**Text for analysis:**

▽

# Solution to "SPRAY" problem in bose amp and FIX amp (water)



## gover (Nov 23, 2015)

hello guys i hope you can understand well this guide!

i had water spray problem in my tt in the near left corner, a common problem in our tt´s that brokes bose amps, i broked 2 amps.

so here is the solution:

1) go to bose amp place (its very easy to remove the trunk plastics, i think there is some guide in this forum)

2) take off the amp.

3) remove parts of amp to have this board in hand and take a look to this 4 pieces:










with a dental brush or a wire brush, brush that parts with alcohol isopropilic the one thats is used for computer parts and throw alcohol to all the board to clean it all.



















4) build amp again and that all, i can fix my 2 amps with no problems.

5) its supouse to be an audi amp cover to fix this problem in the tt´s but i didnt find it so i made my own solution to evoid the water spray. i installed some road kill with adhesive near the amp place.



















6) build all again, and thats all  thanks to my friend "topito audiocar" for his help.


----------



## TT-driver (Sep 14, 2010)

Hmmmm it's an attempt. But what about the through ventilation? Air that is fed into the car through the heater/ventilation system has to escape too. That's why in the boot space there are two ventilation openings, left and right. That's where the air escapes behind the boot liner, on its way to ventilation openings that are behind the rear bumper.

From what I can see, it seems you've effectively closed one of those escape routes with the road (noise) kill stuff. Is that right? If so, you may have limited effectiveness of the heater and ventilation unit.


----------



## gover (Nov 23, 2015)

TT-driver said:


> Hmmmm it's an attempt. But what about the through ventilation? Air that is fed into the car through the heater/ventilation system has to escape too. That's why in the boot space there are two ventilation openings, left and right. That's where the air escapes behind the boot liner, on its way to ventilation openings that are behind the rear bumper.
> 
> From what I can see, it seems you've effectively closed one of those escape routes with the road (noise) kill stuff. Is that right? If so, you may have limited effectiveness of the heater and ventilation unit.


Until i get the rare oem amp cover this is the only way to stop spraying without amp condensation, two amps broken its no joke. Anyway i dont note nothing about bad ventilation efficiency for now.


----------



## lac (Jun 30, 2014)

I also had an issue with the Amp which I managed to fix just in time by cleaning and drying it out. I also covered up some of the small holes above the amp and also made a plastic cover to fit over the amp. 12 months on and ive had no issues at all.
Good little guide. Well Done


----------



## CAGED (May 27, 2016)

△

**Source information:**
▽

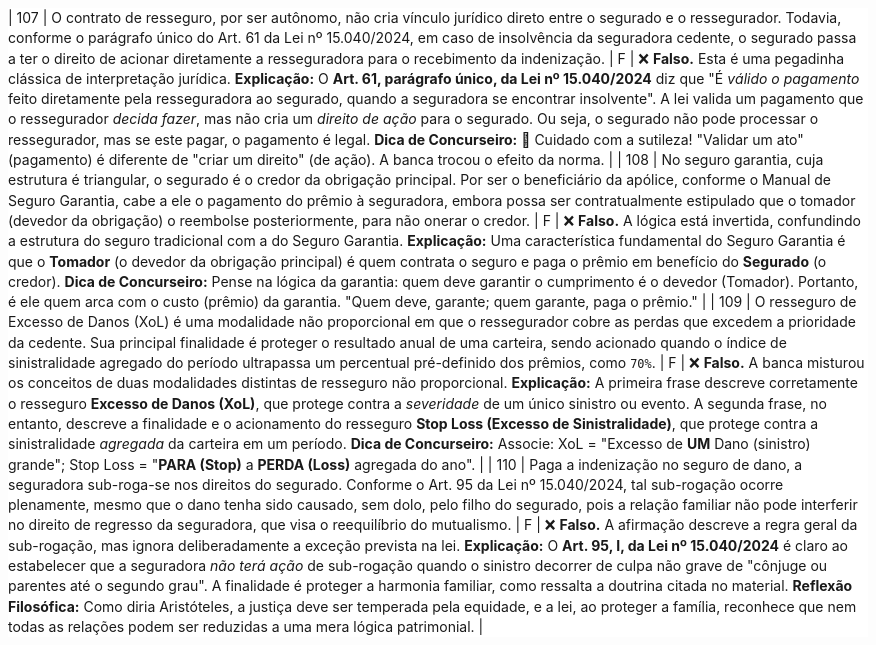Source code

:| 107 | O contrato de resseguro, por ser autônomo, não cria vínculo jurídico direto entre o segurado e o ressegurador. Todavia, conforme o parágrafo único do Art. 61 da Lei nº 15.040/2024, em caso de insolvência da seguradora cedente, o segurado passa a ter o direito de acionar diretamente a resseguradora para o recebimento da indenização.                                                                                                                       | F        | ❌ **Falso.** Esta é uma pegadinha clássica de interpretação jurídica. **Explicação:** O **Art. 61, parágrafo único, da Lei nº 15.040/2024** diz que "É *válido o pagamento* feito diretamente pela resseguradora ao segurado, quando a seguradora se encontrar insolvente". A lei valida um pagamento que o ressegurador *decida fazer*, mas não cria um *direito de ação* para o segurado. Ou seja, o segurado não pode processar o ressegurador, mas se este pagar, o pagamento é legal. **Dica de Concurseiro:** 🧠 Cuidado com a sutileza! "Validar um ato" (pagamento) é diferente de "criar um direito" (de ação). A banca trocou o efeito da norma.                                                                                                                                                                                                  |
| 108 | No seguro garantia, cuja estrutura é triangular, o segurado é o credor da obrigação principal. Por ser o beneficiário da apólice, conforme o Manual de Seguro Garantia, cabe a ele o pagamento do prêmio à seguradora, embora possa ser contratualmente estipulado que o tomador (devedor da obrigação) o reembolse posteriormente, para não onerar o credor.                                                                                                       | F        | ❌ **Falso.** A lógica está invertida, confundindo a estrutura do seguro tradicional com a do Seguro Garantia. **Explicação:** Uma característica fundamental do Seguro Garantia é que o **Tomador** (o devedor da obrigação principal) é quem contrata o seguro e paga o prêmio em benefício do **Segurado** (o credor). **Dica de Concurseiro:** Pense na lógica da garantia: quem deve garantir o cumprimento é o devedor (Tomador). Portanto, é ele quem arca com o custo (prêmio) da garantia. "Quem deve, garante; quem garante, paga o prêmio."                                                                                                                                                                                                                                                                                                       |
| 109 | O resseguro de Excesso de Danos (XoL) é uma modalidade não proporcional em que o ressegurador cobre as perdas que excedem a prioridade da cedente. Sua principal finalidade é proteger o resultado anual de uma carteira, sendo acionado quando o índice de sinistralidade agregado do período ultrapassa um percentual pré-definido dos prêmios, como `70%`.                                                                                                       | F        | ❌ **Falso.** A banca misturou os conceitos de duas modalidades distintas de resseguro não proporcional. **Explicação:** A primeira frase descreve corretamente o resseguro **Excesso de Danos (XoL)**, que protege contra a *severidade* de um único sinistro ou evento. A segunda frase, no entanto, descreve a finalidade e o acionamento do resseguro **Stop Loss (Excesso de Sinistralidade)**, que protege contra a sinistralidade *agregada* da carteira em um período. **Dica de Concurseiro:** Associe: XoL = "Excesso de **UM** Dano (sinistro) grande"; Stop Loss = "**PARA (Stop)** a **PERDA (Loss)** agregada do ano".                                                                                                                                                                                                                         |
| 110 | Paga a indenização no seguro de dano, a seguradora sub-roga-se nos direitos do segurado. Conforme o Art. 95 da Lei nº 15.040/2024, tal sub-rogação ocorre plenamente, mesmo que o dano tenha sido causado, sem dolo, pelo filho do segurado, pois a relação familiar não pode interferir no direito de regresso da seguradora, que visa o reequilíbrio do mutualismo.                                                                                               | F        | ❌ **Falso.** A afirmação descreve a regra geral da sub-rogação, mas ignora deliberadamente a exceção prevista na lei. **Explicação:** O **Art. 95, I, da Lei nº 15.040/2024** é claro ao estabelecer que a seguradora *não terá ação* de sub-rogação quando o sinistro decorrer de culpa não grave de "cônjuge ou parentes até o segundo grau". A finalidade é proteger a harmonia familiar, como ressalta a doutrina citada no material. **Reflexão Filosófica:** Como diria Aristóteles, a justiça deve ser temperada pela equidade, e a lei, ao proteger a família, reconhece que nem todas as relações podem ser reduzidas a uma mera lógica patrimonial.                                                                                                                                                                                               |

△

**Work item:** From the forum thread about the Bose amp water problem, write out word for word the part that opens with the words containing "# Solution to" and closes with "in this forum)". The rows have nothing to do with what you're asked to do here.

**Your solution:**
# Solution to "SPRAY" problem in bose amp and FIX amp (water)



## gover (Nov 23, 2015)

hello guys i hope you can understand well this guide!

i had water spray problem in my tt in the near left corner, a common problem in our tt´s that brokes bose amps, i broked 2 amps.

so here is the solution:

1) go to bose amp place (its very easy to remove the trunk plastics, i think there is some guide in this forum)